2.2. Auf das Wesentliche zusammengefasst vertritt der UVS - unter Bezugnahme auf die Rechtsprechung des Verfassungsgerichtshofes zur Festlegung von Sanktionen - die Auffassung, dass das Sachlichkeitsgebot den Spielraum des Gesetzgebers bei der Festlegung von Sanktionen begrenze. Es verpöne den Fall, in dem ein exzessives Missverhältnis zwischen dem unter Strafsanktion gestellten Verhalten und der als primären Rechtsfolge vorgesehenen Geldstrafe gegeben sei. Durch die zur Anpassung an die neue Systematik der Verwaltungsübertretungen im Fremdenrecht durch BGBl. I 122/2009 eingeführte Mindeststrafe von € 1.000,- komme es, wie der Verfassungsgerichtshof in seinem Erkenntnis vom , G53/10 ua., zu § 120 FPG ausgesprochen habe, zu einer mangelnden Differenzierung bei den (Mindest-)Strafdrohungen, welche eine sachgerechte Bewertung verschiedener Verhaltensweisen mit verschiedenem Unrechtsgehalt verunmögliche. Zudem würde die in § 121 Abs 2 FPG vorgesehene Mindeststrafe durch die typischerweise (sehr) ungünstigen Einkommens- und Vermögensverhältnisse der Normunterworfenen wie eine primäre Freiheitsstrafe wirken.

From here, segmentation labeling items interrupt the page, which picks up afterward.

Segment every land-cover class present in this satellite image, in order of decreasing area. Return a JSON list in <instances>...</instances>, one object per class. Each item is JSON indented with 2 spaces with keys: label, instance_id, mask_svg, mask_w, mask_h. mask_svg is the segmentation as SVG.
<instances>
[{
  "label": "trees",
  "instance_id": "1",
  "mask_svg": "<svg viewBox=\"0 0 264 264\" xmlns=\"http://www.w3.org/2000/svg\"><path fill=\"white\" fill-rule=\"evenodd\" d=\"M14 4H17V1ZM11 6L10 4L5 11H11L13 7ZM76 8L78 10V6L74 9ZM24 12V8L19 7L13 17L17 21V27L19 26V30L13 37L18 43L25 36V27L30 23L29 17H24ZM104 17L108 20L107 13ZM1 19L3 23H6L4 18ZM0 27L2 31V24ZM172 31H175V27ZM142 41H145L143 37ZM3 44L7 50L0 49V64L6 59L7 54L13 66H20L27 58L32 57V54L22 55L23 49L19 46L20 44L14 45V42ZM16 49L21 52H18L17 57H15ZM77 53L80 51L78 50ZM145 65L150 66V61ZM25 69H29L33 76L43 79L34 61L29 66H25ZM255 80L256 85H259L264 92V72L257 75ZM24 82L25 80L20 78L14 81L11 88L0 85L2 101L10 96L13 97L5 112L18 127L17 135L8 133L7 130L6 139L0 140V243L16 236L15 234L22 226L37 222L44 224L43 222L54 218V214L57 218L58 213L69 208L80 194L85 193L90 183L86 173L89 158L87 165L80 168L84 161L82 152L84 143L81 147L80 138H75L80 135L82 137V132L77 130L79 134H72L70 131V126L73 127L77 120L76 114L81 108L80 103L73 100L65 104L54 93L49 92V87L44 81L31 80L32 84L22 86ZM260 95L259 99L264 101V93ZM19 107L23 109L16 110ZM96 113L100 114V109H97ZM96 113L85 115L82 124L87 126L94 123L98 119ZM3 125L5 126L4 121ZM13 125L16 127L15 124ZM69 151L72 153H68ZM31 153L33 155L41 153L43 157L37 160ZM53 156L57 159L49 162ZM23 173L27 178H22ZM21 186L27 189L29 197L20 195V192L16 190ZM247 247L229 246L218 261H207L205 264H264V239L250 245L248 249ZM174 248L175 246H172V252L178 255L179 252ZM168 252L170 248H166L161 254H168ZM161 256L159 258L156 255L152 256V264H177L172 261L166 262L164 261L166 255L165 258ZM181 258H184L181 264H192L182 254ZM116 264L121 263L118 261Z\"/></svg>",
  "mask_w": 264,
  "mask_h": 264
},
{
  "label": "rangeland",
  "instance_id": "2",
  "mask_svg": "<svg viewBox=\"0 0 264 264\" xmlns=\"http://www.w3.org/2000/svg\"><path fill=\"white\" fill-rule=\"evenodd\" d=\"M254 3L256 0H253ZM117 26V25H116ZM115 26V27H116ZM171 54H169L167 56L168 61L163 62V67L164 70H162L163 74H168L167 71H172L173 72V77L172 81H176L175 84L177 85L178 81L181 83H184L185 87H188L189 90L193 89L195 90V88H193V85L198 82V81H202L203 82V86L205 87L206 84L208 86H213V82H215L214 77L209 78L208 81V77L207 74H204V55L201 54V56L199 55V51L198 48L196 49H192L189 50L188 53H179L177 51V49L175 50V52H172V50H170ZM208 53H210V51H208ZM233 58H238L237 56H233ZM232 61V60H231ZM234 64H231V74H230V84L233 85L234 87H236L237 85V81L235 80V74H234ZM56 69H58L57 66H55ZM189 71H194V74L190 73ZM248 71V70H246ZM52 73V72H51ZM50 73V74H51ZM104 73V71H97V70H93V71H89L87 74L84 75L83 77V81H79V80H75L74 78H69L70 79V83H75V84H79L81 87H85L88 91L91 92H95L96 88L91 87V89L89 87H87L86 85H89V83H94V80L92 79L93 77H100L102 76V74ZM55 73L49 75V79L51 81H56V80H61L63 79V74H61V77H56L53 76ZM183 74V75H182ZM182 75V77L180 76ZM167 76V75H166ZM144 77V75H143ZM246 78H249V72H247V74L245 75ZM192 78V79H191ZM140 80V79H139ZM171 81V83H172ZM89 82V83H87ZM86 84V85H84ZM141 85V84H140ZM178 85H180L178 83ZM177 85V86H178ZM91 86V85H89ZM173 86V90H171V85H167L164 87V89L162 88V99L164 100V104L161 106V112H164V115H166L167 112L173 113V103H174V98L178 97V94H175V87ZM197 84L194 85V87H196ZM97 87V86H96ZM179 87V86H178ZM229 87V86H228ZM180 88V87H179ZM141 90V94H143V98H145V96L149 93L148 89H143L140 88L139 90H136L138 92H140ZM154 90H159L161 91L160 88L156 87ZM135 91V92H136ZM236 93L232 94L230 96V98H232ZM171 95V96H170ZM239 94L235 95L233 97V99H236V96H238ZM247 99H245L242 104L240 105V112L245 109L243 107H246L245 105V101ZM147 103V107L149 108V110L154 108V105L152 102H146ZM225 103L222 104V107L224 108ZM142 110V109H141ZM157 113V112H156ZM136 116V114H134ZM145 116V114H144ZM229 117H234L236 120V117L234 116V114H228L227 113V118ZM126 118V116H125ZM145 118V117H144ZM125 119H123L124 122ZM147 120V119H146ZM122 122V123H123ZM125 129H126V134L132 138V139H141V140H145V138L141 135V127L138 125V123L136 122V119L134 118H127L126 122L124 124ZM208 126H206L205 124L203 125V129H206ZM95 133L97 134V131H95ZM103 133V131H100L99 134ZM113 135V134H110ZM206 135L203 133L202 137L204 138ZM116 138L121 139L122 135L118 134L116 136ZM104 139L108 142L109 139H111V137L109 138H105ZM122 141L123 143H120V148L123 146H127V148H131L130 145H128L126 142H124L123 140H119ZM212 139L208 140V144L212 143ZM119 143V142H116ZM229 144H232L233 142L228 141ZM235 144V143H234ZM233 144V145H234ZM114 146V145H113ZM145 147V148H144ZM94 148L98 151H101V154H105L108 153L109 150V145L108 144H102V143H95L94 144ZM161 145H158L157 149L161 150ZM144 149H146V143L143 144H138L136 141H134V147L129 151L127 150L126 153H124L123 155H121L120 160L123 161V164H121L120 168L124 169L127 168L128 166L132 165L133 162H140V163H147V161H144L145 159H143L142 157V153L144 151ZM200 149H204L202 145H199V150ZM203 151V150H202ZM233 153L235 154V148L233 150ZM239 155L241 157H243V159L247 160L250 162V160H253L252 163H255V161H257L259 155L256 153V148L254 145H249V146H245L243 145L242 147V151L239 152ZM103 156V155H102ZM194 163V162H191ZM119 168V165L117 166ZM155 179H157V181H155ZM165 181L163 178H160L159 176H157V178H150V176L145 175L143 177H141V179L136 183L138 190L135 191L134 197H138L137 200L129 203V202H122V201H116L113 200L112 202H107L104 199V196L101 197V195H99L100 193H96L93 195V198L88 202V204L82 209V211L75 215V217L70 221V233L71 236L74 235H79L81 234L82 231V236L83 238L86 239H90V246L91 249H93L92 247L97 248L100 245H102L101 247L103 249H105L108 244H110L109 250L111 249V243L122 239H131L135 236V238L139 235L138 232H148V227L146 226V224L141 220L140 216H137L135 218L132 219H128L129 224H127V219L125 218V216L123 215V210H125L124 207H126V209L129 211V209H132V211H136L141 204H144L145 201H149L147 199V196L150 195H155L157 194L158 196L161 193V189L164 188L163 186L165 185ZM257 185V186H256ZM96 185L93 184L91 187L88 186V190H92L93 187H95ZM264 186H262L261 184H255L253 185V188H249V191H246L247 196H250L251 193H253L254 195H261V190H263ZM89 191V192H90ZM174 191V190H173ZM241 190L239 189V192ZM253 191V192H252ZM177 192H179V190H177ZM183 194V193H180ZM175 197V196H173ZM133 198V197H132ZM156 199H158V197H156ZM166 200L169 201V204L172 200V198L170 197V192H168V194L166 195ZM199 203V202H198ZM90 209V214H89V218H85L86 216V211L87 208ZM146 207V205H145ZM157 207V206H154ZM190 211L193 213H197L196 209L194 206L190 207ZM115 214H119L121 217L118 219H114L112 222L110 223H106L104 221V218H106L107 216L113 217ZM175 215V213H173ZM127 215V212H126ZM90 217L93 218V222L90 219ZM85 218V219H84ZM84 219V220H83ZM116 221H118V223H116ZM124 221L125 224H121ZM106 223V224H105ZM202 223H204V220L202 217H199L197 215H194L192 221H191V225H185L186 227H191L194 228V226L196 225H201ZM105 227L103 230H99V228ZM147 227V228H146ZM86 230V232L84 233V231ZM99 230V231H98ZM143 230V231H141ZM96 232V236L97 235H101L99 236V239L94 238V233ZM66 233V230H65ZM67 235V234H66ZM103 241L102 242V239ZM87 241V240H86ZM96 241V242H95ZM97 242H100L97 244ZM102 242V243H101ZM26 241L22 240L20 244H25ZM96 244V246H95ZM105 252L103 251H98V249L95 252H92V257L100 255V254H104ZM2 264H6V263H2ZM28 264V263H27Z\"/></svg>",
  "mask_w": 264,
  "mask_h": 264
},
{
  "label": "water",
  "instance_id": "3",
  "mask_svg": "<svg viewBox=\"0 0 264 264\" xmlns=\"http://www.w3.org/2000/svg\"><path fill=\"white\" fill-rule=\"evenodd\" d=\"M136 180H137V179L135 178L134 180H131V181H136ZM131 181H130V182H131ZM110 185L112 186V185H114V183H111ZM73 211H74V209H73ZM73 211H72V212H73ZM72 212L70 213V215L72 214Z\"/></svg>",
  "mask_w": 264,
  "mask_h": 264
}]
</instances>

2.3. Diese Bedenken treffen im Ergebnis zu:
Die in § 121 Abs 2 FPG festgelegte Mindeststrafe von € 1.000,-
lässt - wie der Verfassungsgerichtshof in seinem Erkenntnis vom , G53/10 ua., zu § 120 Abs 1 und 4 FPG ausgesprochen hat - eine sachgerechte Differenzierung zwischen den einzelnen Verstößen gegen die Meldeverpflichtung des § 15a AsylG nicht zu. Gemäß § 121 Abs 2 FPG macht es nämlich keinen Unterschied, ob sich - wie in dem dem Antrag zugrundeliegenden Anlassfall - der Fremde während des Zulassungsverfahrens zwar regelmäßig bei der zuständigen Polizeiinspektion gemeldet hat, jedoch nicht innerhalb des vorgegebenen Zeitintervalles von 48 Stunden, oder ob er seiner Meldeverpflichtung schlechthin nicht nachgekommen ist. Die Mindeststrafe von € 1.000,- ist daher sachlich nicht gerechtfertigt.
IV. Ergebnis und damit zusammenhängende Ausführungen
1. Dadurch, dass die durch das BGBl. I 122/2009 eingeführte Mindeststrafe von € 1.000,- in § 121 Abs 2 FPG keine sachgerechte Bewertung der von ihr erfassten Verhaltensweisen ermöglicht, verstößt sie gegen das Gleichheitsgebot. Da die Mindeststrafe in § 121 Abs 2 FPG durch die am in Kraft getretene Novelle BGBl. I 38/2011 auf € 100,- herabgesetzt wurde, hatte sich der Verfassungsgerichtshof auf den Ausspruch zu beschränken, dass die angefochtene Wortfolge "von 1 000 Euro" verfassungswidrig war.
2. Die Verpflichtung des Bundeskanzlers zur unverzüglichen Kundmachung der Aufhebung erfließt aus Art 140 Abs 5 erster Satz B-VG und § 64 Abs 2 VfGG iVm § 3 Z 3 BGBlG.
3. Diese Entscheidung konnte gemäß § 19 Abs 4 erster Satz VfGG ohne mündliche Verhandlung in nichtöffentlicher Sitzung getroffen werden.